Article
Author: Li, Yaxin ; Zou, Yang ; Wan, Xudong ; Wang, Manli ; Xiong, Xingyu ; Hu, Bing ; Guo, Linjie ; Lin, Huahang ; Chen, Longqi ; Liu, Hongyu ; Zhang, Shiyu ; Chen, Xuelan ; Chen, Chong ; Lu, Zhenghao ; Na, Feifei ; Wang, Jian ; Zhou, Jianfeng ; Lu, Runda ; Dai, Siqi ; Du, Jiajia ; Liu, Yixin ; Li, Yuan ; Wang, Yingjie ; Zhang, Qi ; Zhang, Mengsha ; Pan, Xiangyu ; Liu, Yu ; Luo, Xiangmeng ; Wang, Lu ; Tan, Ping ; Wu, Baohong ; Zhong, Ailing ; Han, Zongkai
Genomics studies have detected numerous genetic alterations in esophageal squamous cell carcinoma (ESCC).

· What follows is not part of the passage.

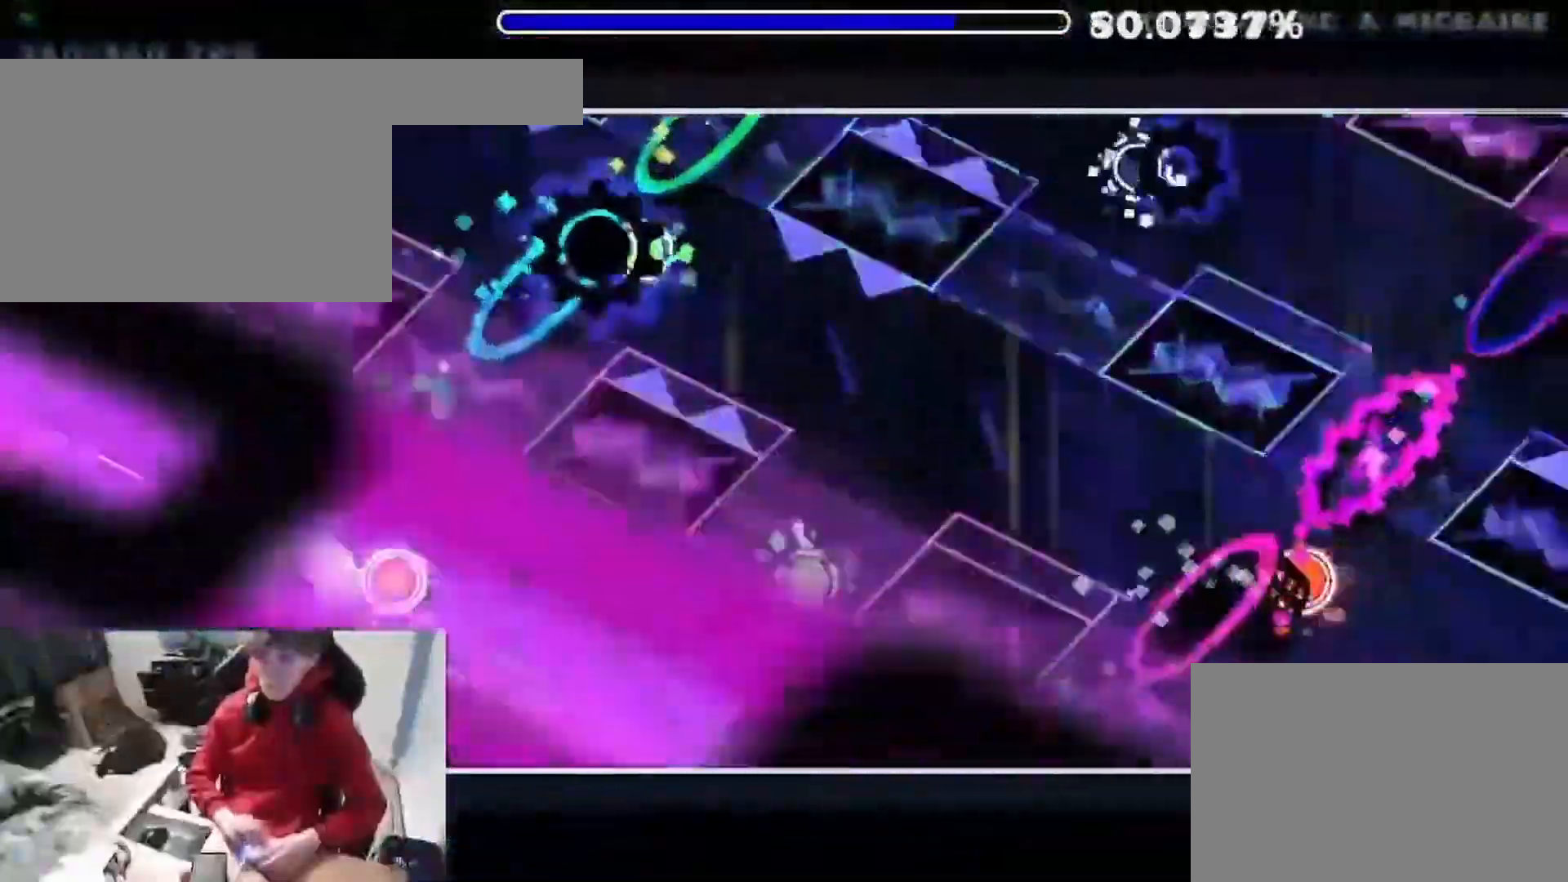
{"keys": [], "events": [[117, "space", "down"], [167, "space", "up"]]}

However, the functions of these mutations largely remain elusive, partially due to a lack of feasible animal models. Here, we report a convenient platform with CRISPR-Cas9-mediated introduction of genetic alterations and orthotopic transplantation to generate a series of primary ESCC models in mice. With this platform, we validate multiple frequently mutated genes, including EP300, FAT1/2/4, KMT2D, NOTCH2, and TGFBR2, as tumor-suppressor genes in ESCC. Among them, TGFBR2 loss dramatically promotes tumorigenesis and multi-organ metastasis. Paradoxically, TGFBR2 deficiency leads to Smad3 activation, and disruption of Smad3 partially restrains the progression of Tgfbr2-mutated tumors. Drug screening with tumor organoids identifies that pinaverium bromide represses Smad3 activity and restrains Tgfbr2-deficient ESCC. Our studies provide a highly efficient platform to investigate the in vivo functions of ESCC-associated mutations and develop potential treatments for this miserable malignancy.